• EXERCISE AIM
Count every line below that holds "routing". The answer is the number alone.

[RECORDS PROVIDED Boundary: Start]

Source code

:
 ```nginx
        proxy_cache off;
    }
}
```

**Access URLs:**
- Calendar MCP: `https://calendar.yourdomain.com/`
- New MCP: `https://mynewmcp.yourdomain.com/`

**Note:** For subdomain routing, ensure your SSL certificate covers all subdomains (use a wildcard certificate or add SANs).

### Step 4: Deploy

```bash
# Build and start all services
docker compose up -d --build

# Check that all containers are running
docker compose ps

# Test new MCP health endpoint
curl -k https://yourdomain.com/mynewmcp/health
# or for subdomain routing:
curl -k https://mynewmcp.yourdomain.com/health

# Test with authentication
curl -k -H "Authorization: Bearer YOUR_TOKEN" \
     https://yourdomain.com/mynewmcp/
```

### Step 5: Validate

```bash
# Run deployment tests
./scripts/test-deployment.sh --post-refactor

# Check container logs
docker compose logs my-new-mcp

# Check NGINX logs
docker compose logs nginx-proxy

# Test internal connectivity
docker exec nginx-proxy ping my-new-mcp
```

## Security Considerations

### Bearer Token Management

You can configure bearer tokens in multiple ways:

[RECORDS PROVIDED Boundary: End]

• WRITTEN SOLUTION
2